I have a large number of documents and I want to do topic modelling using text2vec and LDA (Gibbs Sampling).
Steps I need are as (in order):
Removing numbers and symbols from the text
library(stringr) docs$text <- stringr::str_replace_all(docs$text,"[^[:alpha:]]", " ") docs$text <- stringr::str_replace_all(docs$text,"\\s+", " ")
Removing stop words
library(text2vec) library(tm) stopwords <- c(tm::stopwords("english"),custom_stopwords) prep_fun <- tolower tok_fun <- word_tokenizer tok_fun <- word_tokenizer tokens <- docs$text%>% prep_fun %>% tok_fun it <- itoken(tokens, ids = docs$id, progressbar = FALSE) v <- create_vocabulary(it, stopwords = stopwords) %>% prune_vocabulary(term_count_min = 10) vectorizer <- vocab_vectorizer(v)
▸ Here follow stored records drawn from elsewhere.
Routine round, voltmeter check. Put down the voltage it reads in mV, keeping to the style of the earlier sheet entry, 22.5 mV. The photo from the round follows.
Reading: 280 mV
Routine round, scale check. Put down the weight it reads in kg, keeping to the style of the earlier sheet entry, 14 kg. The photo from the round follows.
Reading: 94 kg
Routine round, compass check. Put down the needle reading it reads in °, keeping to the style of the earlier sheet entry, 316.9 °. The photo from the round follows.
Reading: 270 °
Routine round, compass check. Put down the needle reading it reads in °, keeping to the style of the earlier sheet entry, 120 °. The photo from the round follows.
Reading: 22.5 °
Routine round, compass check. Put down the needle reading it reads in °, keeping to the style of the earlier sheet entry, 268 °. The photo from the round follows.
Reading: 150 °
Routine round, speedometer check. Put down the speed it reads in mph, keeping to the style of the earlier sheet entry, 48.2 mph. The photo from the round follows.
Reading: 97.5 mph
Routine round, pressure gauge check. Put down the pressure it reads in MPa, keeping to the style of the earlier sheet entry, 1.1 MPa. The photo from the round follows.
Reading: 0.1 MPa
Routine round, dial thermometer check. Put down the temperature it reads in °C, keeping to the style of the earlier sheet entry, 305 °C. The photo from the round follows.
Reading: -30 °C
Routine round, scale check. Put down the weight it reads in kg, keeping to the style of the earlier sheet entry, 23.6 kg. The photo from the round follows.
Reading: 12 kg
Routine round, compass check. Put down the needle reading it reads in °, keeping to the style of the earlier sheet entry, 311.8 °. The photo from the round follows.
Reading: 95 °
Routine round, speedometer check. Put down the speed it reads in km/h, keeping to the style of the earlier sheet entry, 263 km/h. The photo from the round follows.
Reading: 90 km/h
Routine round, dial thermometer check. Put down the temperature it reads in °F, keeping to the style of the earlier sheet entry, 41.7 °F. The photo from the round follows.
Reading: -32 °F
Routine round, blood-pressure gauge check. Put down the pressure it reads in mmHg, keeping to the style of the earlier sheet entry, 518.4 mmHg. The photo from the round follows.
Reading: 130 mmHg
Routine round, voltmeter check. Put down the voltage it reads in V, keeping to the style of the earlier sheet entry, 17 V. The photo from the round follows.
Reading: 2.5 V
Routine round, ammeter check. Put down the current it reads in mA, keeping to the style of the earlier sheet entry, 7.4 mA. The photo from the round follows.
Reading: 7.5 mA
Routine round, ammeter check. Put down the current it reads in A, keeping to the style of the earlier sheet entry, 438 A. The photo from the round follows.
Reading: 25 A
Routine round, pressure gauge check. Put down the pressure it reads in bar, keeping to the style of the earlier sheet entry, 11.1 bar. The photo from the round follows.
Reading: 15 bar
Replacing synonyms by terms
I have an excel file in which first column is the main word and synonyms are listed in second, third and ... columns. I want to replace all synonyms by main words (column #1). Each term can have different number of synonyms. Here is an example of code using "tm" package (but I am interested to the one in text2vec package):
replaceSynonyms <- content_transformer(function(x, syn=NULL)
{Reduce(function(a,b) {
gsub(paste0("\\b(", paste(b$syns, collapse="|"),")\\b"), b$word, a, perl = TRUE)}, syn, x) })
l <- lapply(as.data.frame(t(Synonyms), stringsAsFactors = FALSE), #
function(x) {
x <- unname(x)
list(word = x[1], syns = x[-1])
})
names(l) <- paste0("list", Synonyms[, 1])
list2env(l, envir = .GlobalEnv)
synonyms <- list()
for (i in 1:length(names(l))) synonyms[i] = l[i]
MyCorpus <- tm_map(MyCorpus, replaceSynonyms, synonyms)
Convert to document term matrix
dtm <- create_dtm(it, vectorizer)
Apply LDA model on document term matrix
doc_topic_prior <- 0.1 # can be chosen based on data? lda_model <- LDA$new(n_topics = 10, doc_topic_prior = doc_topic_prior, topic_word_prior = 0.01) doc_topic_distr <- lda_model$fit_transform(dtm, n_iter = 1000, convergence_tol <- 0.01, check_convergence_every_n = 10)
MyCorpurs in Step 3 is the corpus obtained using "tm" package. Step 2 and Step 3 do not work together as the output of Step 2 is vocab but the input for Step 3 is a "tm" corpus.
My first question, here, is that how can I do all steps using text2vec package (and compatible packages) as I found it very efficient; thanks to Dmitriy Selivanov.
Second: how we set optimal values for parameters in LDA in Step 5? Is it possible to set them automatically based on data?
Thanks to Manuel Bickel for corrections in my post.
Thanks, Sam